Should Irish music be considered world music? I don’t think so, but then again I’ve always despised the term. The world’s a big place. It’s pretty ethnocentric of us, however good our intentions, to bung everything we’ve never heard the likes of before under an umbrella term that encompasses everything from Karelian kantele music to Tuvan throatsinging to Yanomamo war chants from the Amazon basin, possibly made more palatable to the novice ear with a pulsing undercurrent of studio-added bass and drums.
Traditional Irish music is as “world” as anything else out there, although we tend not to think of it in those terms for a number of reasons. One is that the blanket heading of “Celtic music” is a familiar and unthreatening one to most Americans, and in some parts of this country “traditional” music from the isles is as much a cottage industry as tejano and bluegrass are in others.

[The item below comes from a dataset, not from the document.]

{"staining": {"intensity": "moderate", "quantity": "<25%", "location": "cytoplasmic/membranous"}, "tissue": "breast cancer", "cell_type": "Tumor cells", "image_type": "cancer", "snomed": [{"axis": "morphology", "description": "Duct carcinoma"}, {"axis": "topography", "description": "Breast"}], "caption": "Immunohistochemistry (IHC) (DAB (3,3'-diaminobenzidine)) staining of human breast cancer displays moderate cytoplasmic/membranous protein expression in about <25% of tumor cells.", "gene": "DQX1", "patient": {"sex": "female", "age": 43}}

Another factor is that Irish music is often sung in English (at least in its export version) by persons with whom many of us share ancestral and cultural ties, and that alone makes it readily accessible to millions of mostly deracinated Irish-Americans who still feel a primordial stirring when they hear the reedy tootle of uilleann pipes. A third factor is that a strong Celtic vein runs through a lot of American folk music, and a fourth is that we’re constantly being exposed to Celtic influences, albeit in weird and wonderful new ways: Cross-currents in other forms of popular music. Soap advertisements. The Titanic soundtrack.
Irish music is transparent in its myriad moods and given to mercurial changes. It can be mournful and brooding like a sea chanty or reckless and lively like a slip jig. It puts the listener in the mind of county fairs and pubs reeling with craic, cozy cottages with peat-fired ovens and mountains sweeping down to the sea. There’s a little bit of the Auld Sod in every Irish music fan, and a little bit of the ancestral longing for a place where you’re known by the county you come from, not the state.
This is the Ireland that members of Altan call home: the pubs and kitchens of Donegal where founding members Mairéad Ní Mhaonaigh and Frankie Kennedy first began playing music together. Some 20 years later, the band has grown to a quintet and at times a sextet featuring two fiddles, flute, accordion, Irish bouzouki, (related to but different from the Greek instrument of the same name). Altan boasts one of the most powerful front lines in the business, but its real crowning jewel is Ní Mhaonaigh’s haunting voice, always right up front, placid on the surface and as deep with mystery as the lake from which the band borrows its name. On the band’s most recent CD , Another Sky, the clear calm of Ní Mhaoraigh’s vocals lends a sense of restraint to even the feistiest reels. On the slower traditionals, it’s goose-bump central.
World music, then? Tough to say. Maybe people need categories. But if beauty by any name appeals to you, you’ll find it in Altan.
Altan will appear in concert this Friday at the University Theatre, 8 PM. Advance tickets are $19 general, $17 for students and members of the Missoula Folklore and Gaelic Societies, available from all TIC-IT-E-Z outlets.